May 9, 2007


From the new U.S. Special Operations Command Posture Statement 2007 (32 page pdf):

USSOCOM [The United States Special Operations Command] is synchronizing global operations against terrorist networks in coordination with other Combatant Commands, U.S. Government agencies, and international partners through collaboration and the employment of national-level systems to maximize these combined effects. The authority to synchronize enables USSOCOM to arrange global military actions to ensure the optimum employment of force. This unprecedented and complex effort is maturing rapidly and all parties, both within and outside of DOD, are becoming accustomed to the process.

USSOCOM's Center for Special Operations (CSO) is the fusion point for DOD GWOT synchronization efforts, combining operations, intelligence, and long-range planning and strategy. The CSO provides a venue for regular meetings, briefings, and conferences with each of the GCCs [Geographic Combatant Commanders], the interagency, and partner nations. This consistent dialogue is the catalyst for ongoing planning and situational understanding that simply did not exist even a year ago. The continuous collaboration is augmented with a USSOCOM sponsored semi-annual Global Synchronization Conference. Participants include DOD commands and representatives from other U.S government agencies and international partners. The conference provides a consolidated, common threat picture, a detailed review of GWOT-related plan development, and prioritizes GWOT operations, actions, and activities for near- and long-term objectives. ...

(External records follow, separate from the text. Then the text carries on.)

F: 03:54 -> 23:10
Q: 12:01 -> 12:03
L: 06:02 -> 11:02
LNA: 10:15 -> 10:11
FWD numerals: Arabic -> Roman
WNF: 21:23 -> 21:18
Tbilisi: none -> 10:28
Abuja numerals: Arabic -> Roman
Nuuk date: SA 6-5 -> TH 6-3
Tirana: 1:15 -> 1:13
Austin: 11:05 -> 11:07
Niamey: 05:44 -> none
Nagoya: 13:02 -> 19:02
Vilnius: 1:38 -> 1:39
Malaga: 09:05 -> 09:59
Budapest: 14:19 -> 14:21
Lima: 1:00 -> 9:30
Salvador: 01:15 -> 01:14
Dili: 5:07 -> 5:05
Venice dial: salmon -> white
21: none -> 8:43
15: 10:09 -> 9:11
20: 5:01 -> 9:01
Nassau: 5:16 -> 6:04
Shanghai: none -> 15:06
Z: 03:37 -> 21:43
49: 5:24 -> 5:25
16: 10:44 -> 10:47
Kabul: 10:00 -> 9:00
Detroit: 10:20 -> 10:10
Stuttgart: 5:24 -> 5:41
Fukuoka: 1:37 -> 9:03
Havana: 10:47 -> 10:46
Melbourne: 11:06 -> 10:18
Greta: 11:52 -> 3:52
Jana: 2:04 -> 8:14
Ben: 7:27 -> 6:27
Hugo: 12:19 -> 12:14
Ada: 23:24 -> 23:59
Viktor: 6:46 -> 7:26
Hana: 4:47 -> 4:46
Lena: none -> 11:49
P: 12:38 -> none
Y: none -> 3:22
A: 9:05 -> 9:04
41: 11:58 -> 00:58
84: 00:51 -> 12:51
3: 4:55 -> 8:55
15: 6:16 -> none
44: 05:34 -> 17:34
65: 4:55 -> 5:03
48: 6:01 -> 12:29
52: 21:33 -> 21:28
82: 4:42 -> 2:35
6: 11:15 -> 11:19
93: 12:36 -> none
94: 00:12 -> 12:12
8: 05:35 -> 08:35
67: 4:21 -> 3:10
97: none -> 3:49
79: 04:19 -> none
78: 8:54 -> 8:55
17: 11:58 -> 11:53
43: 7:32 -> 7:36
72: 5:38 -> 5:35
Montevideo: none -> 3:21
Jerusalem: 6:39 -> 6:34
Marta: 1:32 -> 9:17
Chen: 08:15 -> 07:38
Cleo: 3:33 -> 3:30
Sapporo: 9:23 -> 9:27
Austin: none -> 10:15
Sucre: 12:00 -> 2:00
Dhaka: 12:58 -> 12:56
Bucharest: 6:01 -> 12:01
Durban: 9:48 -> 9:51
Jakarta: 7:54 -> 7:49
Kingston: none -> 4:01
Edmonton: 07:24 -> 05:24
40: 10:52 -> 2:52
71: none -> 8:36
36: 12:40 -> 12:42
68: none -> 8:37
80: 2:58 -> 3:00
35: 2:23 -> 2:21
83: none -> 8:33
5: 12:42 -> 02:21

USSOCOM does not control GWOT operations within GCCs' areas of responsibility, but synchronizes their activities at the global, strategic level. This ensures unity of effort and allows USSOCOM to look "between the seams" as terrorists move, communicate, finance, and operate between regions. ...

As part of the DOD GWOT effort, USSOCOM is committed to integrating both approaches throughout the globe from the strategic to the tactical level. Both approaches are inherent in the SOF Core Tasks – the Direct Action and Counterterrorism capabilities address direct approach requirements; Unconventional Warfare, Foreign Internal Defense, Civil Affairs, and Psychological Operations are the key military capabilities applicable to the indirect approach. Vital to the success of short-term and long-term objectives in the GWOT is SOF's ability to manage both approaches
to harness their complementary effects. ...

A unique USSOCOM contribution to creating a global antiterrorist environment involves its strategic Psychological Operations (PSYOP) capabilities. Strategic PSYOP are those actions or activities designed to promote the truth and influence foreign audiences in support of U.S. Government objectives. This capability is used in areas or situations that are particularly sensitive, require a large degree of senior- level oversight, or have significant impact on the governance of foreign nations and populations. USSOCOM's Joint Psychological Operations Support Element (JPSE) is a key component for conducting trans-regional PSYOP in support of the GWOT. ... It focuses on denying safe-haven to terrorists abroad and countering global terrorist ideology and influence with strategic and trans-regional PSYOP prototypes and activities. Trans-regional PSYOP are conducted under the authorities of USSOCOM or the GCCs, and are always in coordination with local U.S. Ambassadors and the interagency.

Strategic communications, in contrast, are the U.S. Government's focused efforts to understand and engage key audiences in order to create, strengthen, or preserve conditions favorable for the advancement of U.S. interests, policies, and objectives. A highly effective USSOCOM strategic communications initiative is the Sovereign Challenge Program. This program is a collaborative USSOCOM/U.S. Strategic Command (USSTRATCOM) project which focuses on the sovereignty of independent nations, the ways in which terrorism violates that sovereignty, and how these nations can assist each other in combating terrorism.

USSOCOM's total authorized manpower for FY 2007 is 47,911 personnel, with roughly thirteen percent of SOF military personnel coming from the Reserve and National Guard. This total manpower number is lower than FY 2006 because of the transfer of U.S. Army Civil Affairs and Psychological Operations Reserve personnel [to the U.S. Army Reserve Command]. Funding for SOF military personnel is included in each of the Services individual accounts.